A well paid employee is a productive employee, since such an employee is enthusiastic and motivated about his work, and thus applies extra effort to ensure that the employer will also benefit from the show of goodwill and appreciation of the employee services. In this respect, the study indicated that the productivity of the employees at Wall- Mart was much lower compared to that of Cost, owing to the fact that the profit per employee in Wall-Mart was $11 ,039 compared to that of Cost, which was $13, 647 per employee (Atchison, Belcher & Thomson, 2013).
Thus, the compensation strategy of Wall-Mart is wanting, and as a result needs to be changed so that it can enable both the organization and the workforce to reap higher benefits from their relationship. The ways in which laws, labor unions, and market factors impact the Wall-Mart compensation practices Wall-Mart compensation practices have been affected greatly by laws, labor unions and market factors, such that for example, in 2005, labor unions created organizations and launched internet and social media campaign to criticize Wall-Mart for its poor treatment of employees in wages and conditions of work (Atchison, Belcher & Thomson, 2013).

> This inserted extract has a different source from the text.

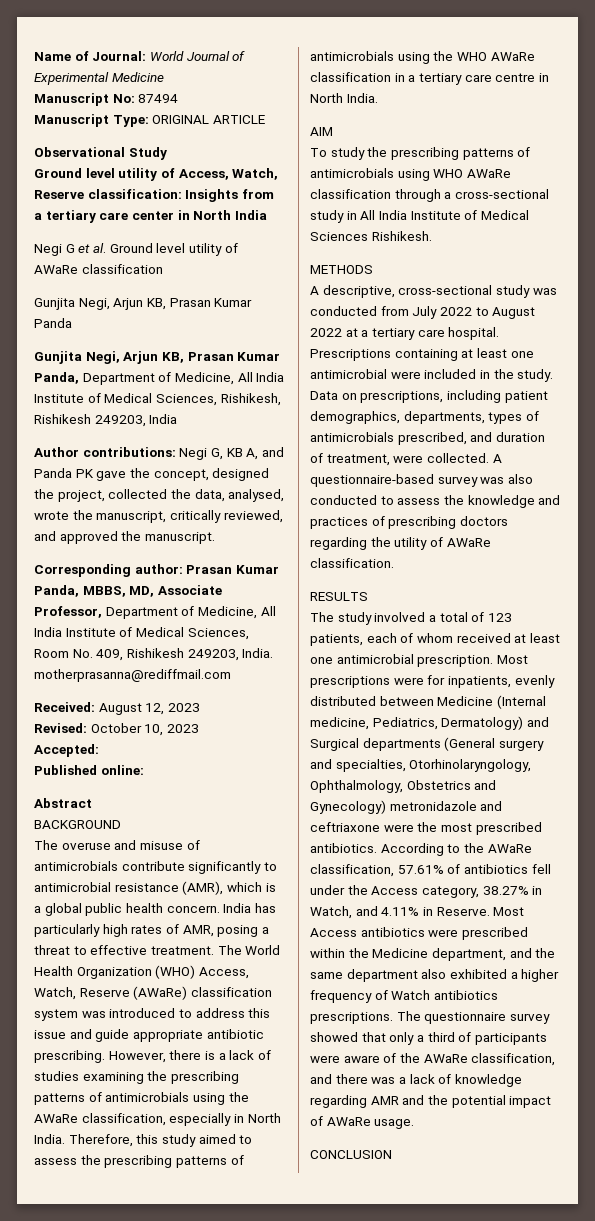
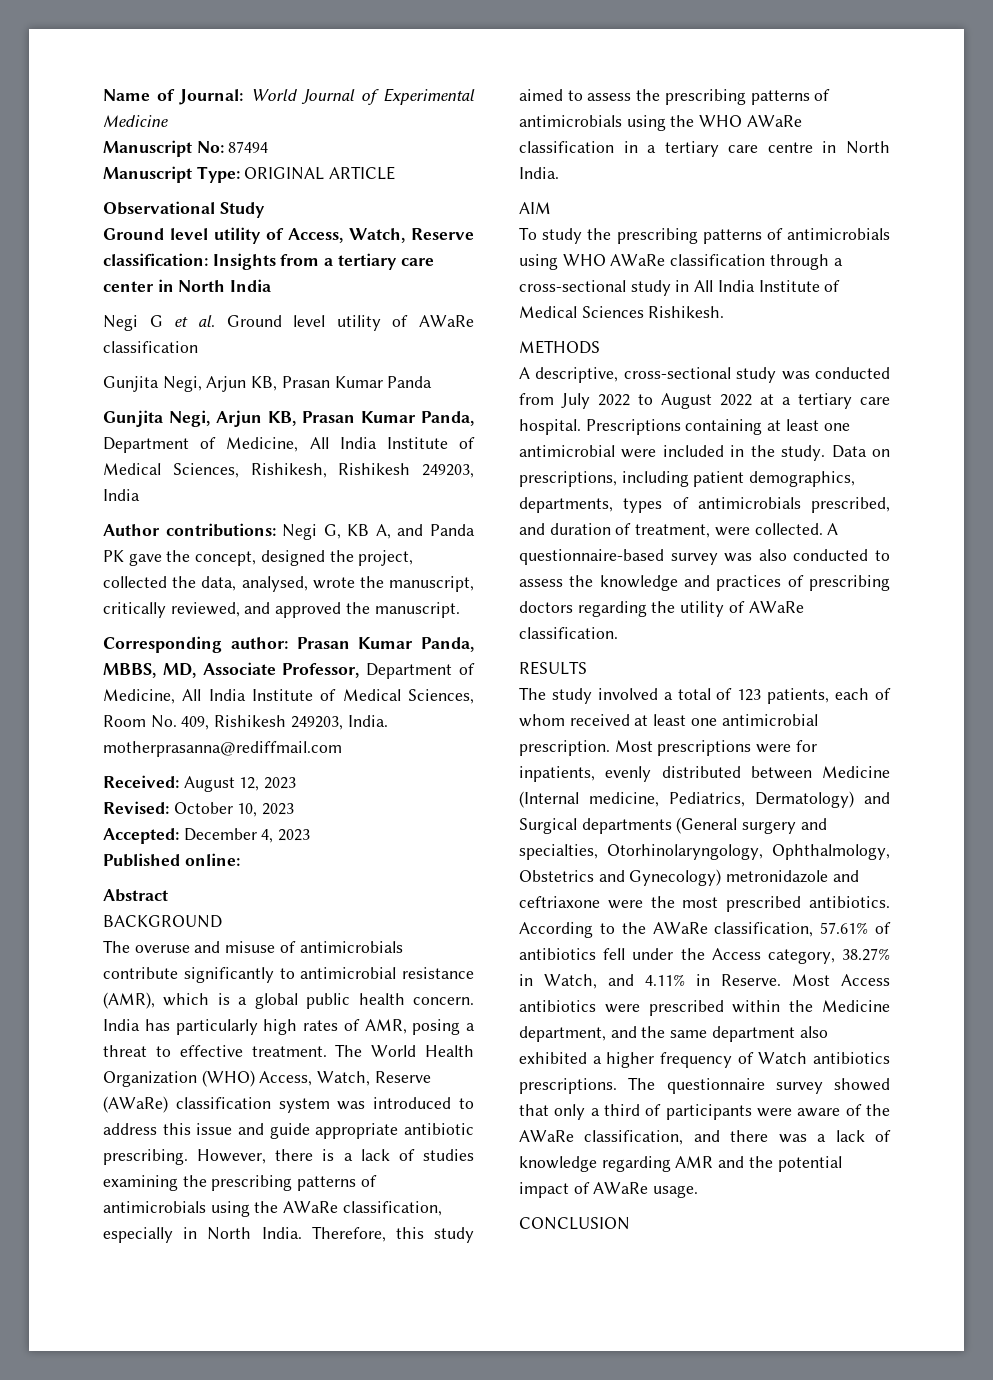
(99, 750) none -> [183,828,311,843] December 4, 2023

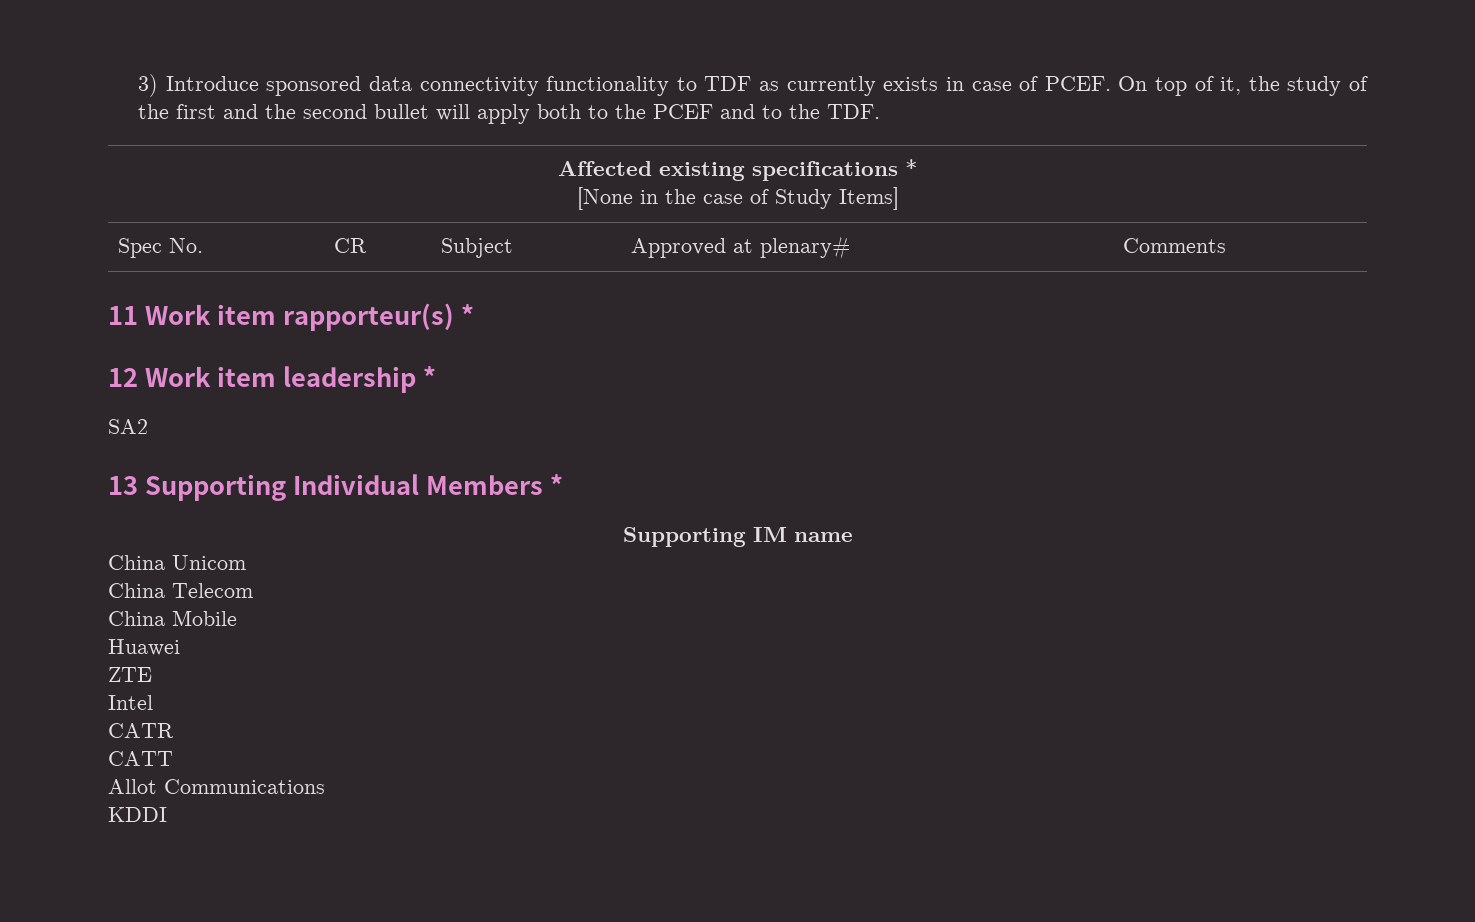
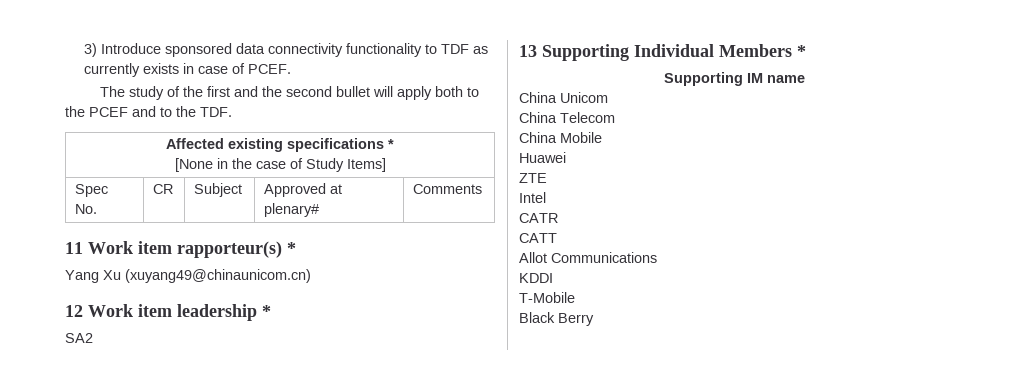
[1118,76,1280,96] On top of it, the -> [100,86,126,97] // The
(474, 314) none -> [65,269,311,283] // Yang Xu (xuyang49@chinaunicom.cn)
(167, 814) none -> [519,292,575,303] [519,312,594,326] // T-Mobile // Black Berry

The law has also been on collision course in several occasions with Wall-Mart, where it has been investigated for possible prosecution for both monopolistic tendencies and unlawful treatment of its workforce (Green, 2003). The market forces have also been of great influence to the Wall-Mart business, through causing the organization to earn low profitability as a result of economic recession, thus in turn paying low wages for its workforce (Wilkes, 2013). The effectiveness of traditional bases for pay at the Wall-Mart The rotational bases for pay are still applicable for Wall-Mart, although selectively.